>>>

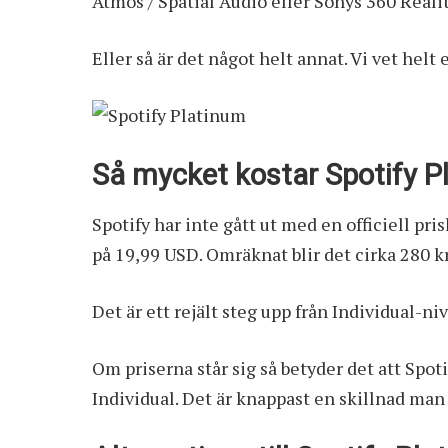
Atmos / Spatial Audio eller Sonys
360 Reali
Eller så är det något helt annat. Vi vet helt 
Så mycket kostar Spotify P
Spotify har inte gått ut med en officiell pri
på 19,99 USD. Omräknat blir det cirka 280 
Det är ett rejält steg upp från Individual-n
Om priserna står sig så betyder det att Spot
Individual. Det är knappast en skillnad man f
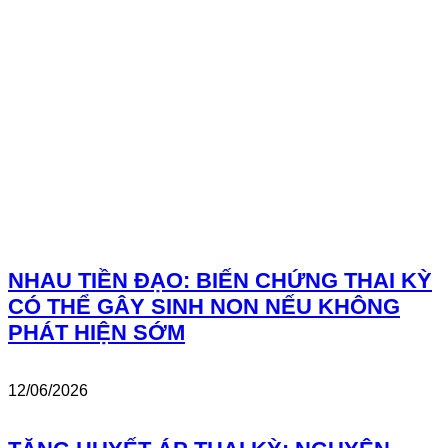
NHAU TIỀN ĐẠO: BIẾN CHỨNG THAI KỲ
CÓ THỂ GÂY SINH NON NẾU KHÔNG
PHÁT HIỆN SỚM
12/06/2026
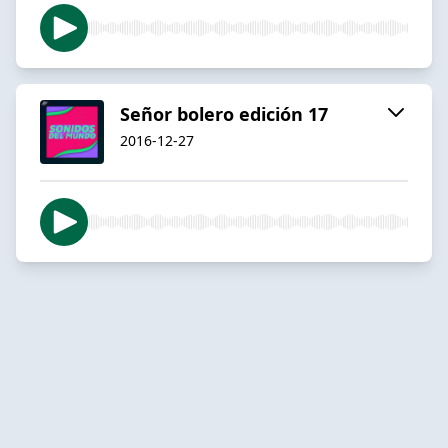
Señor bolero edición 17
2016-12-27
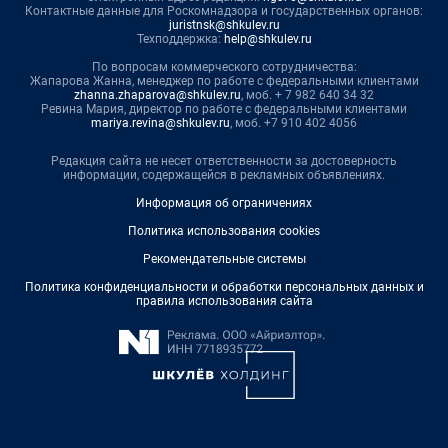
Контактные данные для Роскомнадзора и государственных органов:
juristnsk@shkulev.ru
Техподдержка:
help@shkulev.ru
По вопросам коммерческого сотрудничества:
Жапарова Жанна, менеджер по работе с федеральными клиентами
zhanna.zhaparova@shkulev.ru
, моб. + 7 982 640 34 32
Ревина Мария, директор по работе с федеральными клиентами
mariya.revina@shkulev.ru
, моб. +7 910 402 4056
Редакция сайта не несет ответственности за достоверность
информации, содержащейся в рекламных объявлениях.
Информация об ограничениях
Политика использования cookies
Рекомендательные системы
Политика конфиденциальности и обработки персональных данных и
правила использования сайта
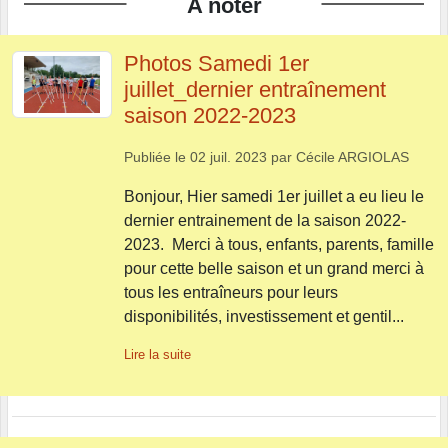
A noter
Photos Samedi 1er
juillet_dernier entraînement
saison 2022-2023
Publiée le
02 juil. 2023
par
Cécile ARGIOLAS
Bonjour, Hier samedi 1er juillet a eu lieu le
dernier entrainement de la saison 2022-
2023. Merci à tous, enfants, parents, famille
pour cette belle saison et un grand merci à
tous les entraîneurs pour leurs
disponibilités, investissement et gentil...
Lire la suite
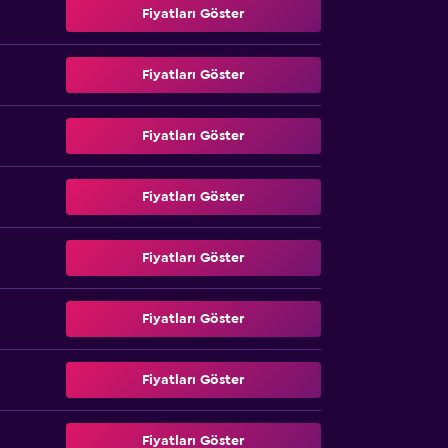
Fiyatları Göster
Fiyatları Göster
Fiyatları Göster
Fiyatları Göster
Fiyatları Göster
Fiyatları Göster
Fiyatları Göster
Fiyatları Göster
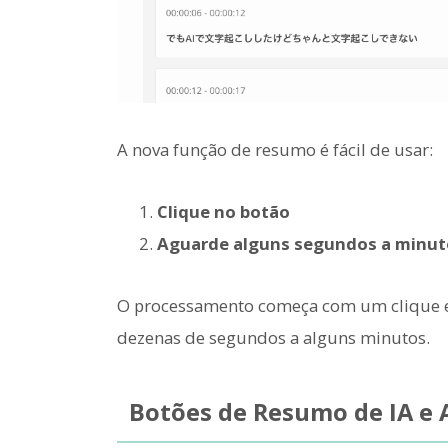
A nova função de resumo é fácil de usar:
Clique no botão
Aguarde alguns segundos a minut
O processamento começa com um clique e
dezenas de segundos a alguns minutos.
Botões de Resumo de IA e 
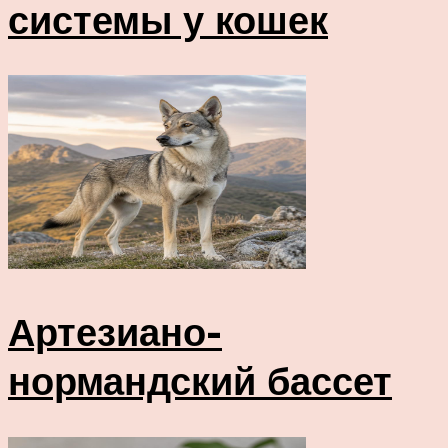
системы у кошек
Артезиано-
нормандский бассет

<<<

▶ TO-DO ITEM
Repeat exactly the lines above, starting at the one that contains "Clique no botão" and stopping at the last line of the entries, and leave out the pictures.

▶ EXERCISE OUTPUT
Clique no botão
Aguarde alguns segundos a minut
O processamento começa com um clique e
dezenas de segundos a alguns minutos.
Botões de Resumo de IA e 
системы у кошек
Артезиано-
нормандский бассет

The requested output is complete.